Welcome back to our grocery budget series!  To learn about the purpose of this series, read our introduction.  I am going to share at least 20 of the ways I can think of that our family uses to keep our grocery budget affordable for our large family.  Here is tip #4:

We use simple ingredients. We buy the basic flour, salt, yeast, sugar, etc.  It’s amazing how many delicious things you can make from basic ingredients.  As well, we buy basic cuts of meat and cook those up with basic ingredients.  The only steaks we eat around here are venison steaks from my husbands hunting.  We rarely eat beef roasts, because they are a little pricey per pound for our budget to eat regularly.  We do, however, eat a lot of venison roasts.  We stretch our meals by using beans, pastas, rice, and like to add a home-baked bread to many of our meals.

We make a lot of our ingredients too, which help to broaden the types of food we can make while keeping our grocery budget affordable.  If we can make the ingredient for less than buying, that makes a lot of sense! We bake bread and make seasoned and plain breadcrumbs from them.  We make our own chicken and beef broth and stock.  We make yogurt, grow herbs for seasonings, bake our own pita and usually make our own tortillas as well.  When it comes to “cream of” soups, we make our own (it only takes a moment, or I make a bunch in bulk and freeze or combine dry ingredients into a jar that I can store in the pantry, then add wet ingredients as I need them), as well as seasonings for pies, stews, tacos, spaghetti, etc.

Cooking can really be expensive if you buy the expensive or off the wall ingredients, also.  Our recipes reflect the kind of ingredients that fit into our budget.  I see some people who try so many new ritzy recipes each month and then complain that their grocery budget is too high.  Cook what you can afford to eat.   I rarely buy name-brand ingredients, expensive cuts, or anything exotic. In fact, I usually buy the same exact items month after month and have been amazed at how many ways they can be used.

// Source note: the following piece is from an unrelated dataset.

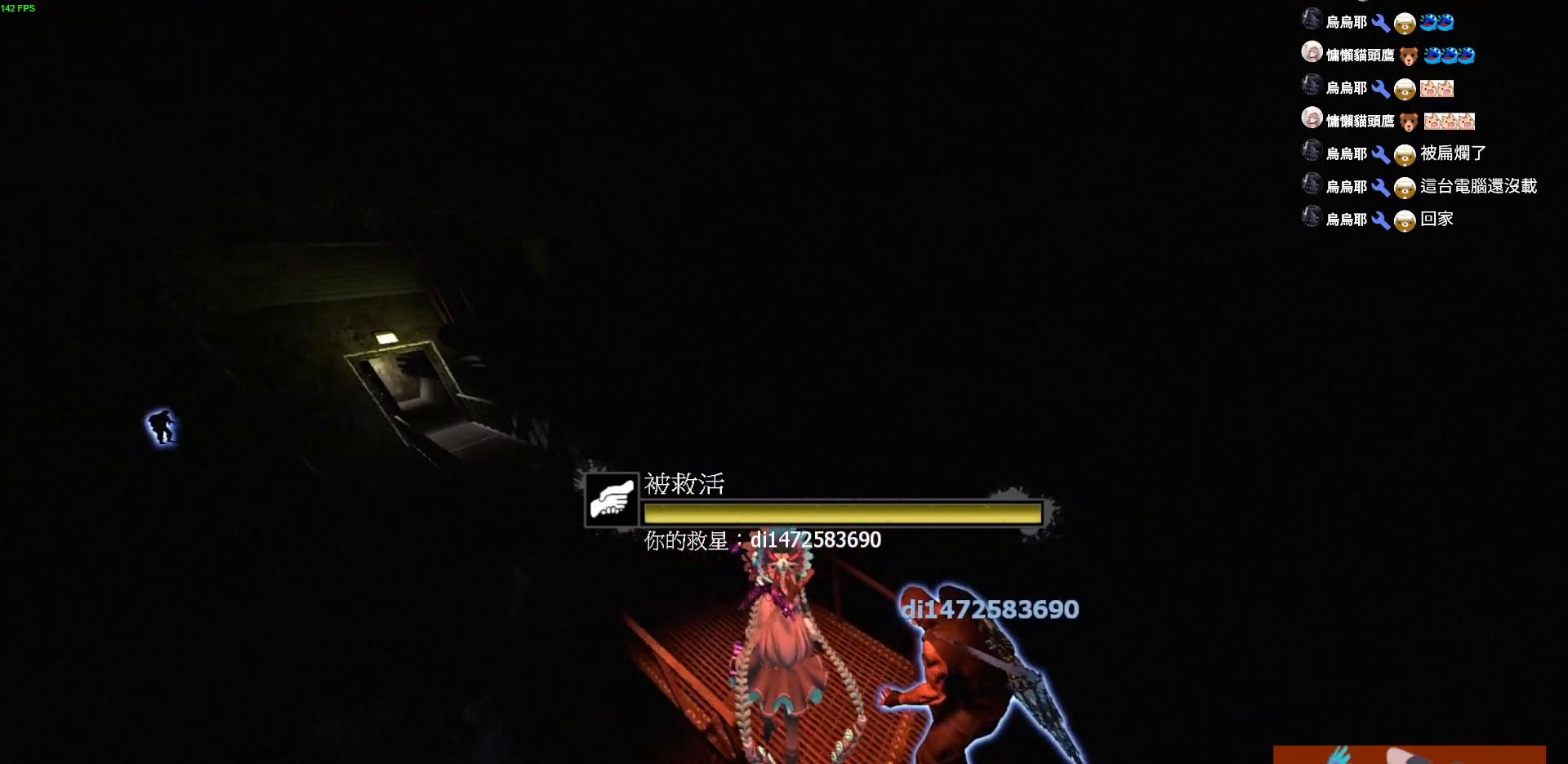
{"keys": ["w"], "events": []}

Some ways we stick to basic ingredients: Sun dried tomatoes are almost $5 for a small jar (I would have needed two for a recipe I was going to make once – a $10 ingredient for a one time meal just doesn’t make any sense to me) at our local grocery store.  We dry out own tomatoes using our dehydrator, and can then use those in place of fancy “sun dried” tomatoes.  If you don’t have a dehydrator, you can probably dry tomatoes in your oven.   Tomato paste in a tube?  Yikes!  We dehydrate our own tomatoes and can make our own tomato sauce – or reconstitute our dehydrated tomatoes into tomato paste (or sauce).  Herbed cream cheese?  No, I just add desired herbs and mix it in cream cheese myself if that’s what we want.  We also don’t buy convenience meals, convenience breakfasts (pastries, poptarts, cereals), pop or juice for the kids, or many specialty/packaged ingredients.

Having said all of that, I don’t want you to think we never buy different items when we go shopping.  I do hold on to recipes that have more expensive or oddball ingredients that might cost more or require a trip to a different store to obtain, and if we can afford to “splurge” one month, I will buy that ingredient then.  However, if we don’t have the budget for a bunch of new or different ingredients from what we typically buy, we simply don’t try those recipes and hold on to them for another time. If you use your imagination or search the internet, you can come up with many different ways to use the same basic, affordable ingredients.  I find I use the internet (and pinterest) more in searching for recipes because you can search based on ingredients you have, vs. cookbooks.